Pour Mme Verdier, les perspectives à court terme de l’économie algérienne ont enregistré une sensible amélioration, en raison notamment de la hausse des prix des hydrocarbures et des efforts de diversification économique. « L’économie algérienne connaît une reprise que nous saluons, après de dures années liées à la crise sanitaire”, a souligné Mme Verdier.

“Les perspectives à court terme de l’économie algérienne sont favorables”, selon la représentante du FMI, expliquant que les recettes exceptionnelles provenant des hydrocarbures ont atténué les pressions sur les finances publiques et extérieures.

Ainsi, en 2022, le solde des transactions courantes de la balance des paiements devrait afficher son premier excédent depuis 2013.

Selon elle, une hausse significative des exportations hors hydrocarbures a également contribué à cette amélioration.

“Nous notons les efforts des autorités algériennes pour favoriser la diversification économique. L’augmentation de la valeur ajoutée dans les exportations hors hydrocarbures est un développement positif. Nous avons aussi noté les mesures du gouvernement visant à dynamiser le secteur privé, notamment à travers la loi sur les investissements”, a-t-elle déclaré.

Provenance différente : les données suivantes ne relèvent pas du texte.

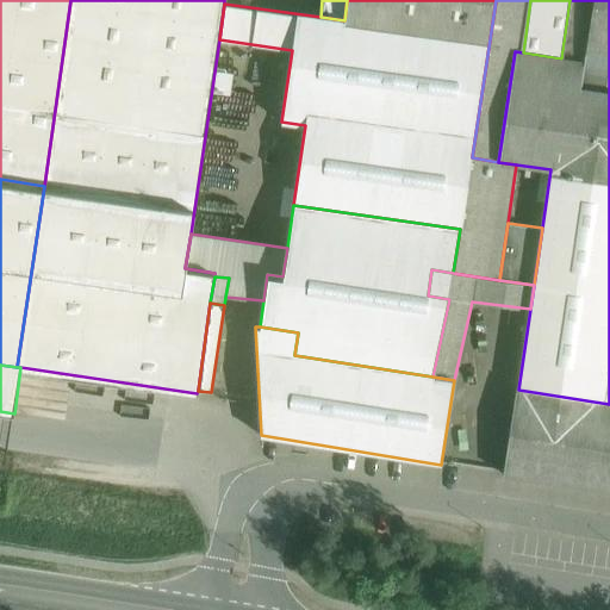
[(609,404),(518,390),(516,388),(503,474),(609,491),(609,404)]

“La reprise économique suite au choc de la pandémie se poursuit. La croissance du PIB hors hydrocarbures devrait s’accélérer pour atteindre 3,2 % en 2022, contre 2,1 % en 2021”, selon la cheffe de mission du FMI, ajoutant que les pertes de production dues au choc de la pandémie seront ainsi en grande partie résorbées.

La croissance du PIB devrait s’établir à 2,9% en 2022, selon les nouvelles prévisions du FMI.

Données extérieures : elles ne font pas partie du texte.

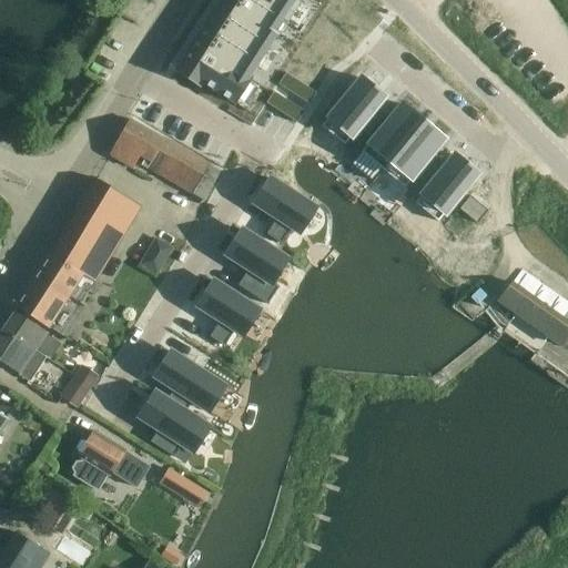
[(220,0),(175,71),(194,83),(198,85),(200,82),(233,103),(250,79),(247,78),(274,34),(277,37),(300,0),(220,0)]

“En 2023, la croissance devrait s’accélérer et l’inflation devrait ralentir, sur fond d’assouplissement de la politique budgétaire”, prévoit la mission du FMI.

Par ailleurs, la mission a recommandé une intégration “plus étroite” entre les plans de dépenses et la stratégie de financement de l’Etat dans le cadre du processus d’élaboration du budget, ainsi qu’une diversification des sources de financement pour permettre une mise en œuvre graduelle du rééquilibrage budgétaire.

La révision prochaine de la loi sur la monnaie et le crédit, poursuit la cheffe de mission du FMI, constitue une “opportunité pour renforcer le cadre de gouvernance de la Banque d’Algérie et son indépendance”.

A cet égard, la mission salue l’engagement du gouvernement à ne pas recourir au financement monétaire, a-t-elle ajouté.

De plus, Mme Verdier a mis en avant la “résistance” du système bancaire national face aux chocs répétés de ces dernières années, estimant toutefois que sa santé financière “mérite l’attention”.